Monthly Archives: May 2007

On Patents

In my new role as product manager, I recently was tasked with looking at patents, with at least part of the goal, being to work out how to add value through patents. I came to the conclusion that it is possible to make money from patents. In order to do this you need to be:

  1. A legal company specializing in writing patents for other people, or
  2. A large company generating lots of ideas that are being patented, or
  3. A company that makes writing and patenting ideas for yourself (i.e. patenting is the focus not innovation).

Existing Ephox customers will be happy to know that I am not suggesting that we follow any of those options :).

Automated Building and Releasing With Ant

This blog post was initally started in January 2005.  I've learnt some more since then, and I'm including some of the lessons I've learnt from automation at Ephox and InvoicePlace in this post.

It is well documented that having your build automated is a good thing.

I would extend this, saying that  the automated deployment of applications is important too. The big benefits in my experience are repeatabilty (that is ensuring that deployments always happen in the same way), and consistency of deployments. Automating the process helps to fulfill the import goal of laziness as well.

Often getting this right can take a while. The hard work starts by analyzing the deployment process,  iteratively looking for bits of work that can be automated.

This can usually be done with a combination of custom ant tasks, external program calls, and console utilities. For all ant's wrinkles, it is a relatively useful tool, and there are a number of useful tasks available.

Here are some of the tasks that I have found useful in getting the build working.

The ant SQL task is great. It makes it possible to build/update databases, from simple flat files containing SQL statements.

The CVS task is good. In combination with Paegent from Putty, repositories requiring ssl access can be accessed easily as well.

IBM has a custom version of ant that can be used to deploy to WebSphere. I have found that with a combination of ant tasks, and tcl scripts any task that is required for deployment can be performed. This is best done in a build file that is seperate to the main build.xml, isolating the Websfear dependencies.  

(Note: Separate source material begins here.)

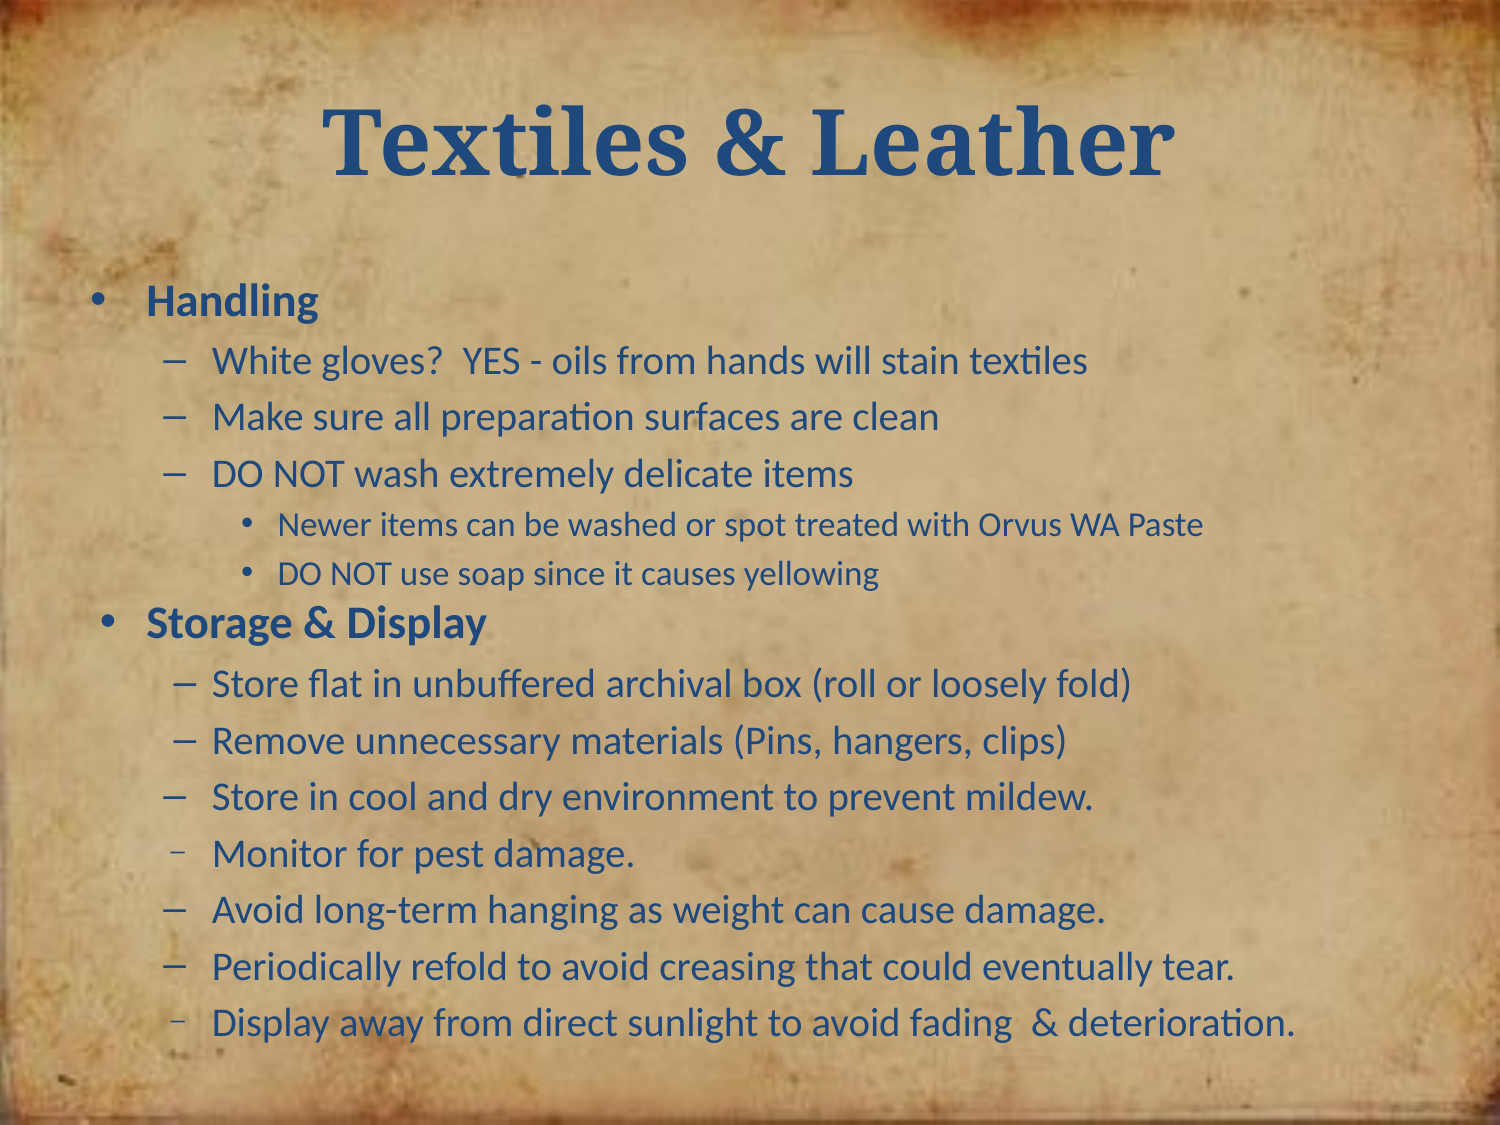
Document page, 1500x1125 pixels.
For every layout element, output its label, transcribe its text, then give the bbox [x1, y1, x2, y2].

A combination of ant (exec task), wget (command line http client), and phpmyadmin(php based admin tool for mysql databases) can be mangled together to interact with mysql databases in ways that aren't easily possible with the ant sql task (the sql exported by myphpadmin isn't compatible with the sql task).

The buildnumber task is useful. It gets the current build number from a properties file, makes it available as a property, then increments the property.

The moral of the story is that it is there is no good reason not to automate building and deployment.  It possible to do many great things with the large number of ant tasks available.  Writing your own isn't that hard, and calling out to external programs is easy as well.  Really it is hard to find any excuses for not automating a build.  The only excuse is time and effort, and the savings gained can almost certainly offset this.